CSU-Landesgruppenchef Alexander Dobrindt widersprach: „Der Islam gehört nicht zu Deutschland.“ Die überwiegende Mehrheit wolle, dass Deutschland ein christlich geprägtes Land mit seinem Wertesystem bleibe.

Merkel hielt der Position der Schwesterpartei entgegen, historisch sei Deutschland zwar christlich und jüdisch geprägt. „Doch so richtig das ist, so richtig ist es auch, dass mit den 4,5 Million bei uns lebenden Muslimen ihre Religion, der Islam, inzwischen ein Teil Deutschlands geworden ist.“

Flüchtlingskrise spaltete Deutschland

Die Flüchtlingskrise des Jahres 2015 habe das Land gespalten und polarisiert, sagte Merkel. Sie wolle, dass es am Ende der Legislaturperiode heiße, Spaltungen und Polarisierung in der Gesellschaft konnten überwunden und der Zusammenhalt gefestigt werden, sagte Merkel in ihrer ersten Regierungserklärung ihrer vierten Amtszeit und schloss mit den Worten: „Deutschland, das sind wir alle.“

Erstmals verurteilte die Kanzlerin die Militäroffensive der Türkei gegen die kurdische YPG-Miliz in Syrien in aller Deutlichkeit. „Bei allen berechtigten Sicherheitsinteressen der Türkei ist es inakzeptabel, was in Afrin passiert, wo Tausende und Abertausende von Zivilisten verfolgt sind, zu Tode kommen oder flüchten müssen“, sagte sie. „Auch das verurteilen wir auf das Schärfste.“

Im Handelsstreit mit den USA setzt Merkel auf Verhandlungen – schließt aber notfalls „unmissverständliche Gegenmaßnahmen“ nicht aus. Mit Blick auf den Datenskandal um Facebook sagte Merkel, die neue Datenschutzgrundverordnung der EU, die im Mai in Kraft tritt, sei nur ein erster Schritt für einen umfassenden Schutz der Bürger.

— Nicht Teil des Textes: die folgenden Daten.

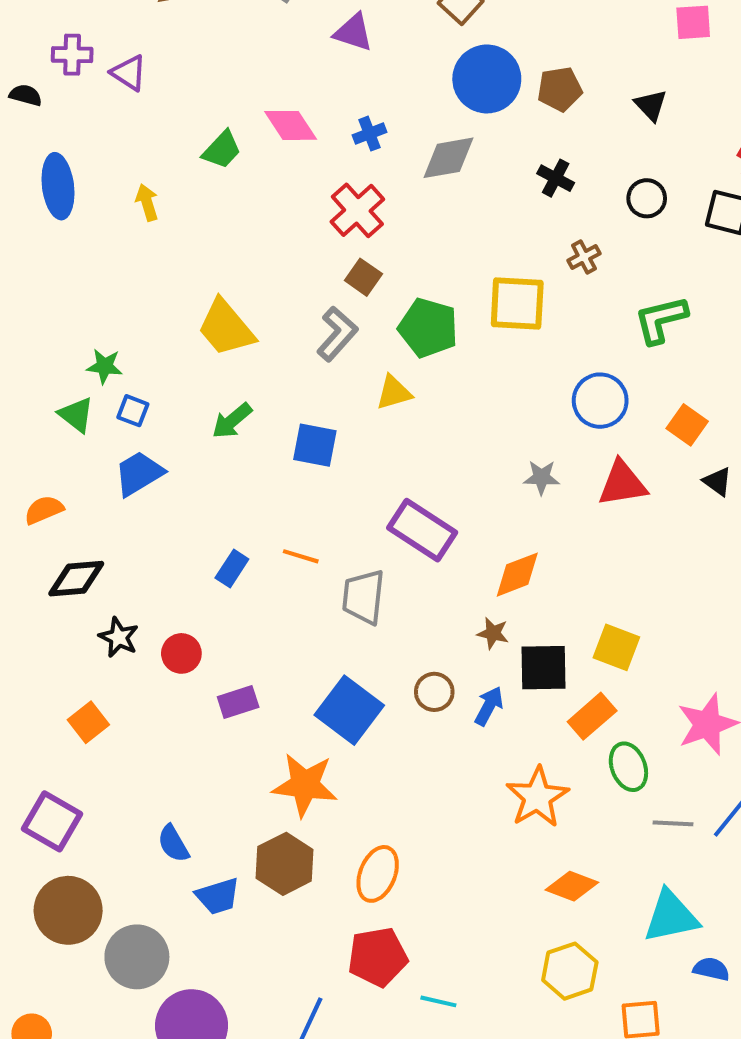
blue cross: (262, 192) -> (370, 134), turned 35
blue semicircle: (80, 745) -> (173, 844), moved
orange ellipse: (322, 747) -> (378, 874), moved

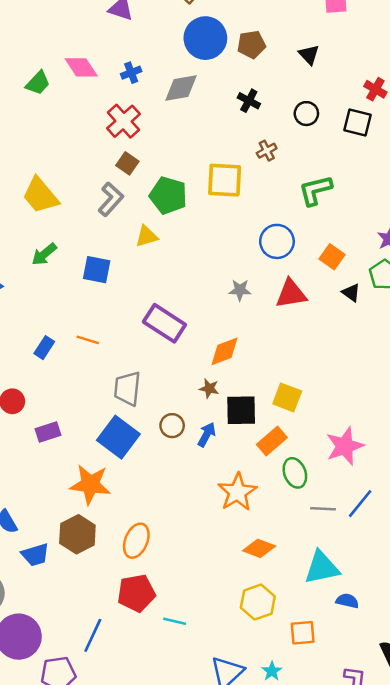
gray trapezoid: (363, 597) -> (127, 388), moved

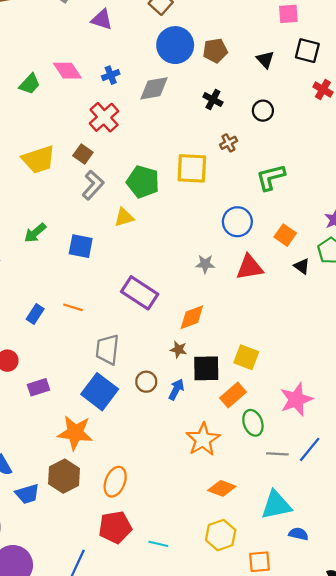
black square: (358, 122) -> (307, 51), moved
brown square: (127, 163) -> (83, 154), moved
yellow trapezoid: (40, 195) -> (38, 160), moved, turned -68
cyan line: (175, 621) -> (158, 544), moved

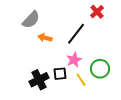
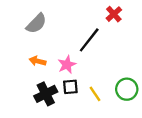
orange arrow: (45, 38) -> (38, 61), moved
pink star: (74, 60) -> (67, 65), moved
green circle: (100, 69) -> (127, 89), moved

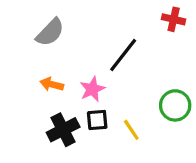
red cross: (114, 14) -> (174, 19), moved, turned -35
green circle: (127, 89) -> (175, 105), moved

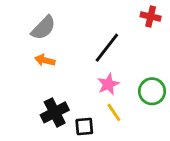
orange arrow: (52, 84) -> (45, 60), moved
pink star: (92, 89) -> (108, 84), moved
black square: (97, 120) -> (84, 127), moved

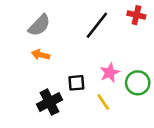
black line: (107, 48) -> (97, 25), moved
pink star: (108, 84) -> (110, 73), moved
black square: (84, 127) -> (76, 83), moved

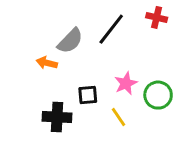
gray semicircle: (39, 25) -> (70, 41), moved
black cross: (50, 102) -> (57, 117), turned 30

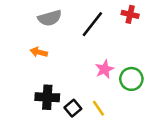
gray semicircle: (70, 41) -> (50, 18), moved, turned 30
black square: (88, 95) -> (73, 108), moved, turned -35
yellow line: (119, 117) -> (98, 108), moved

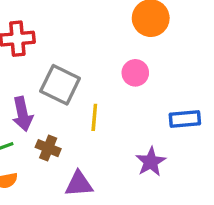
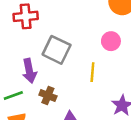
yellow line: (94, 117) -> (92, 72), moved

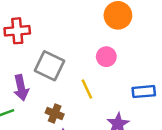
yellow line: (92, 72) -> (87, 89), turned -30
brown cross: (48, 96) -> (55, 114), moved

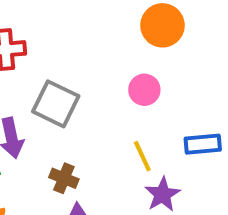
yellow line: (87, 89) -> (142, 156), moved

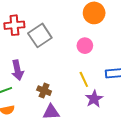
gray square: (56, 104) -> (40, 35), moved, turned 30

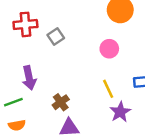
gray square: (40, 35) -> (56, 37), size x0.6
brown cross: (44, 91) -> (61, 102), turned 32

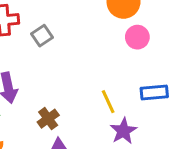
pink circle: (109, 49) -> (137, 37), moved

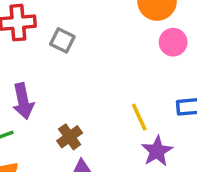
gray square: (42, 36) -> (62, 40), turned -30

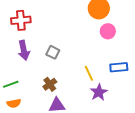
gray square: (62, 40) -> (53, 52), moved
purple arrow: (23, 101) -> (24, 50), moved

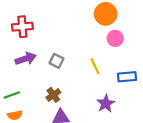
purple arrow: (24, 50) -> (26, 59), turned -96
yellow line: (89, 73) -> (95, 66), moved

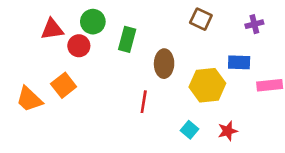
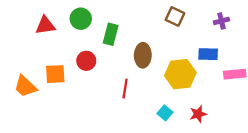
red circle: (79, 46) -> (86, 61), moved
orange square: (64, 85) -> (55, 74), turned 35

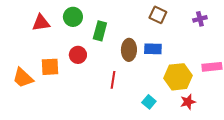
blue rectangle: (208, 54) -> (153, 49), moved
yellow hexagon: (180, 74) -> (178, 77), moved
red star: (198, 114) -> (188, 102), moved

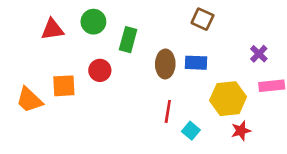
purple cross: (200, 19) -> (259, 54), moved, turned -32
red line: (113, 80) -> (168, 111), moved

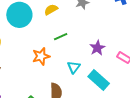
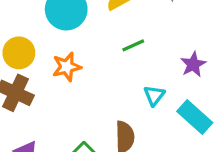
orange star: (41, 56) -> (67, 67), moved

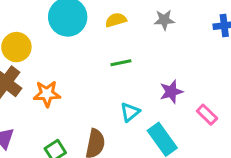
orange star: (67, 67) -> (47, 94), moved

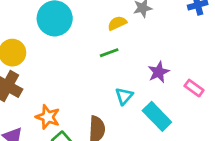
yellow semicircle: (116, 20) -> (117, 23), moved
orange star: (47, 94) -> (48, 117), moved, turned 30

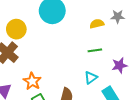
green line: (109, 53) -> (95, 50), moved

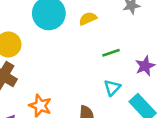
yellow semicircle: (97, 24) -> (88, 19), moved

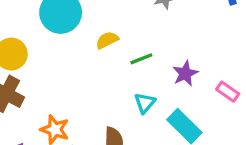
yellow semicircle: (88, 19) -> (107, 40), moved

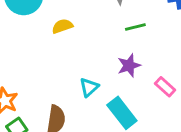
green line: (141, 59) -> (135, 27), moved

AfD-Fraktionschef Alexander Gauland warf Merkel vor, mit ihrer Flüchtlingspolitik Europa zu spalten. Osteuropäische Staaten wie Polen und Ungarn bestimmten zu Recht selbst, wer in ihren Staatsgrenzen leben solle, sagte Gauland. Diese Länder argumentierten zu Recht, es sei nicht ihre Angelegenheit, wenn Merkel Flüchtlinge einlade.

Grünen-Fraktionschef Anton Hofreiter begrüßte Merkels Ankündigung, den Zusammenhalt in Deutschland zu stärken. Daraus müsse aber folgen, Innenminister Seehofer und Gesundheitsminister Jens Spahn (CDU) zu entlassen.